Acordei com uma mensagem de “parabéns” e ao dizer que meu aniversário é no próximo domingo recebi um “feliz dia dos pais, você é pãe”. PÃE MEU CU. Eu sou mãe de Ifé, mãe solo, tenho a guarda dele, mas Ifé tem pai. E mesmo se não tivesse no registro e na vida, jamais eu teria duas funções, jamais seria mãe e pai.
Desejar a uma mulher feliz dia do pais é romantizar abandono paterno, é sobrecarregá-la nas suas funções afetivas e sociais. Nós mulheres são somos culpadas por essas ausências e não é justo que seja de responsabilidade nossa ter que dar conta do vazio e da dor que fica na formação da criança e suas frustrações. A mãe já cumpre o papel que lhe cabe.

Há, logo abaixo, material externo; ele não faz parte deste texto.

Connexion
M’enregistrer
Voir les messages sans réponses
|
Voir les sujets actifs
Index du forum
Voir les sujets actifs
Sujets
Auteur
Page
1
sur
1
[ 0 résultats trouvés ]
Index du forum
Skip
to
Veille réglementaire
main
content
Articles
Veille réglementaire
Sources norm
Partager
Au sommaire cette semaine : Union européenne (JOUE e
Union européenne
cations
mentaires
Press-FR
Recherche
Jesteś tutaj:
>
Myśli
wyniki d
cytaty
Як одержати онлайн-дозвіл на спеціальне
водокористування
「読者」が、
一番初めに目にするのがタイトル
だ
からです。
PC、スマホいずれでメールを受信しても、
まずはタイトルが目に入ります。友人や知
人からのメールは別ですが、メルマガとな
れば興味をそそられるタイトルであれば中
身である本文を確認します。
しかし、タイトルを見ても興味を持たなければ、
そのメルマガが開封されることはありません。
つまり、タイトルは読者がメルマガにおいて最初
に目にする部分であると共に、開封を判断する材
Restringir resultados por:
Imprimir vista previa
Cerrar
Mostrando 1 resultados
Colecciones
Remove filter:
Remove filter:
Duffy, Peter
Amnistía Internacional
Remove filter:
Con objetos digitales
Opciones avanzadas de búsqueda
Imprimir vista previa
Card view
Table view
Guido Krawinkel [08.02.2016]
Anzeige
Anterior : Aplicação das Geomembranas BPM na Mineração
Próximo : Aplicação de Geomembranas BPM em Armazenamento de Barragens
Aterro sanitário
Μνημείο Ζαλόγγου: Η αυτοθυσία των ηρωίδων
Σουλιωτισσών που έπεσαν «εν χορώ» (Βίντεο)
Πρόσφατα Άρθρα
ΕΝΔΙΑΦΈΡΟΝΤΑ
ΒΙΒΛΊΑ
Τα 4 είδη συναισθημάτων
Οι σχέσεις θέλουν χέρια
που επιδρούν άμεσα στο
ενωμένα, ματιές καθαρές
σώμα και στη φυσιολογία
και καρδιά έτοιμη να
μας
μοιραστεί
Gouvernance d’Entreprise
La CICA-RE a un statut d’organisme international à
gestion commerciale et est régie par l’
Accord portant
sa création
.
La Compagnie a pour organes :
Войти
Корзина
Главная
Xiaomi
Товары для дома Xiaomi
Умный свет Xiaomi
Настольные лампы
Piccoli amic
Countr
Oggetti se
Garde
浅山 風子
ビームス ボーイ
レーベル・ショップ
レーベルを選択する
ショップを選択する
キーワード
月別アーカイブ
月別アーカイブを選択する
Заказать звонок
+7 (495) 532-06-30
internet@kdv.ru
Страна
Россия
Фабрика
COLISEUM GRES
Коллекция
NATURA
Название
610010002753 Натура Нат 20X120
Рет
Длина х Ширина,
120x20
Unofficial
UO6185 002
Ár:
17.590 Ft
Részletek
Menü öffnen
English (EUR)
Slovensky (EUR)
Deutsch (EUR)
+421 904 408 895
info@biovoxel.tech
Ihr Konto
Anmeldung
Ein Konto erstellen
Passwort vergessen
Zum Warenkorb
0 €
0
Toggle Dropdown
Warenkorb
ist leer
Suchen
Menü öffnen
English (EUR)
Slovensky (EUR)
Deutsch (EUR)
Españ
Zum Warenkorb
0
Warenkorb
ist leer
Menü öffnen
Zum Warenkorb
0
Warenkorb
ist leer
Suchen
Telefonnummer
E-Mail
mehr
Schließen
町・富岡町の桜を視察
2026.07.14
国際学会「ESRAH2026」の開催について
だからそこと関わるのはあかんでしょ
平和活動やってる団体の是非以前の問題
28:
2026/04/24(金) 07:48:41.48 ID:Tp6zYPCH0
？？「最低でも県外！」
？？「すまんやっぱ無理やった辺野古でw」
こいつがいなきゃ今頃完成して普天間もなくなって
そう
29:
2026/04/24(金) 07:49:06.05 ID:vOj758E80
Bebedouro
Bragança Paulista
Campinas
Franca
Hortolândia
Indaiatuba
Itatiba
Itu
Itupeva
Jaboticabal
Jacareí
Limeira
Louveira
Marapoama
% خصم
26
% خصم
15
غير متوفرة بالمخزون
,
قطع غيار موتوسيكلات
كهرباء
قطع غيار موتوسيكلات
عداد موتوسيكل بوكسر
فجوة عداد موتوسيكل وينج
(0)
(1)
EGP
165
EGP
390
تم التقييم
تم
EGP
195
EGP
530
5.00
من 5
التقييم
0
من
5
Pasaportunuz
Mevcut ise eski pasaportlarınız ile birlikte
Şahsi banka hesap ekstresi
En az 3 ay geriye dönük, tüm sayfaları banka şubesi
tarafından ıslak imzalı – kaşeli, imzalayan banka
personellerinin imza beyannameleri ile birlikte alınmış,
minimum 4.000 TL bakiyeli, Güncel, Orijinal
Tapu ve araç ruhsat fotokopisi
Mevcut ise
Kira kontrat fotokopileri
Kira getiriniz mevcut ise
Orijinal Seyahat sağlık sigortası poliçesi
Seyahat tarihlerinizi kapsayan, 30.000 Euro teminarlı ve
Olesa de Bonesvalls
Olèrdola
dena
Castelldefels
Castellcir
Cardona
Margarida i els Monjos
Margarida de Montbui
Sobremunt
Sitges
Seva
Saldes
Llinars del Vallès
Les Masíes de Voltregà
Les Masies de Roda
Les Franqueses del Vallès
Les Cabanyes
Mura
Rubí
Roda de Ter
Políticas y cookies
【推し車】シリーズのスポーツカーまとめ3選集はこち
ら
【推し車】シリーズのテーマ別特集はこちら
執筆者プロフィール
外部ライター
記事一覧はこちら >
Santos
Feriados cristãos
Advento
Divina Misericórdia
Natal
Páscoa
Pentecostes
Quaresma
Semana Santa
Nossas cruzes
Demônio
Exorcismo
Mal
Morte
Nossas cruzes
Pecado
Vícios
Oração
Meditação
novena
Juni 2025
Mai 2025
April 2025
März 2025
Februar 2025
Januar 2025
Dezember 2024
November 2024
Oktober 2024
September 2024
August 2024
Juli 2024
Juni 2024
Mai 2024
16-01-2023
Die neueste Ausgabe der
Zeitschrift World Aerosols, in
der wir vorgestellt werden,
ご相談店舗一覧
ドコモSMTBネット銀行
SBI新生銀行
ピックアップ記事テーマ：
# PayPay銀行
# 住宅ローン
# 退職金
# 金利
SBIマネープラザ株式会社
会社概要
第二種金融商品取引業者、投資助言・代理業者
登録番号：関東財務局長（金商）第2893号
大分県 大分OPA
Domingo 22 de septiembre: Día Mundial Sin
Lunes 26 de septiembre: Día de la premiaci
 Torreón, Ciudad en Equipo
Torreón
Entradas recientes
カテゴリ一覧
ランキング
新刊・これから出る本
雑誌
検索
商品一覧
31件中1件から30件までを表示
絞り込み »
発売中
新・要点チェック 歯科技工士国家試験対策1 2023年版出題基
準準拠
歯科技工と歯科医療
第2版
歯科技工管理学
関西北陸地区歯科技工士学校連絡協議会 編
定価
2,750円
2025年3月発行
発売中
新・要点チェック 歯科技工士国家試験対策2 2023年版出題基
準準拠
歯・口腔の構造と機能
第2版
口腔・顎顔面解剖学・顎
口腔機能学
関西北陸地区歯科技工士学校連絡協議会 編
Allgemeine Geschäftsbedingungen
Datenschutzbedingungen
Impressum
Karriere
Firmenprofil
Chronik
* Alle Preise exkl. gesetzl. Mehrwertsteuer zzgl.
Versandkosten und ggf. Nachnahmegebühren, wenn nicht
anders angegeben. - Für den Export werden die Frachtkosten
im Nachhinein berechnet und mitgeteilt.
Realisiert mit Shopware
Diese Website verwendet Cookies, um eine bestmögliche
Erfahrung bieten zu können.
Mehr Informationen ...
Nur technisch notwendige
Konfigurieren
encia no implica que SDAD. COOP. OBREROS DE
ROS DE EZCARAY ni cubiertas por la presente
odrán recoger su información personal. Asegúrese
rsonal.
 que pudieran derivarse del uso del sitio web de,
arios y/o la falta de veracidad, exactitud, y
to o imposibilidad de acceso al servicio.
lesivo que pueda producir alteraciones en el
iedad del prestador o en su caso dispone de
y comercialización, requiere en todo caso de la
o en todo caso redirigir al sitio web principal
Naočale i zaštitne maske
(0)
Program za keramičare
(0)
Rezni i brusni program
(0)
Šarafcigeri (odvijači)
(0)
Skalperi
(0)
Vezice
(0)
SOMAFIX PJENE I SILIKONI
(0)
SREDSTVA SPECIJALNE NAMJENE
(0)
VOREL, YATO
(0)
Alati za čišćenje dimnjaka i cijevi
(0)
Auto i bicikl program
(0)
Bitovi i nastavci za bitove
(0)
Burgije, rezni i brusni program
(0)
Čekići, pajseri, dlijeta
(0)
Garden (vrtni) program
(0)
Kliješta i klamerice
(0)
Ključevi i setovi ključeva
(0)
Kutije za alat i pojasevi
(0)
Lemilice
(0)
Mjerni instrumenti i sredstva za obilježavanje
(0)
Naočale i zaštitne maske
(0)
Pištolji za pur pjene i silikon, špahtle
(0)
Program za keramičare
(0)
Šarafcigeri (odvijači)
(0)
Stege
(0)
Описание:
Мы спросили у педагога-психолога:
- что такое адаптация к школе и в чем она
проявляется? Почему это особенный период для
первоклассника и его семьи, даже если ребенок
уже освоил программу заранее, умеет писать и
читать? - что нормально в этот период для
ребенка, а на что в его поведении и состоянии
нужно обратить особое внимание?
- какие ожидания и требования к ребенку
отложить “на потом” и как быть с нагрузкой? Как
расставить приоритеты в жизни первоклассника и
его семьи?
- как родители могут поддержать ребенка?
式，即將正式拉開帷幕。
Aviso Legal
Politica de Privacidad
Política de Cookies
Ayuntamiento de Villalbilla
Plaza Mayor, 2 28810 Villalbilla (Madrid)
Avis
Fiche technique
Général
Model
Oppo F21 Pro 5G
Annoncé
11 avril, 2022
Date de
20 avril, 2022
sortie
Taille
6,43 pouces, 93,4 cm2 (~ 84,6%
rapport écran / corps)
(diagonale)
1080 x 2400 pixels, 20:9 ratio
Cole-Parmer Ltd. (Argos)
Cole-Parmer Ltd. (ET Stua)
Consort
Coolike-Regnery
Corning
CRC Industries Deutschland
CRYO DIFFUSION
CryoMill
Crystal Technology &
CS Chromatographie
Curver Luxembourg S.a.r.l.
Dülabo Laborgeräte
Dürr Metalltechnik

Parabenize a mulher da sua vida e do seu ciclo por ser mãe, por ser avó, por ser tia, por assumir este papel com afinco e dar o seu melhor. A maternidade solitária, muitas vezes, não é escolha. Não romantize essa dor.
Cidinha da Silva escreveu para a Revista Fórum o texto intitulado “Pãe, coisa nenhuma!”, que para mim é muito didático e explicativo o porque, para nós — mães jovens e feministas — esse termo não faz sentido.
Eu não quero esse lugar. Eu sou mãe.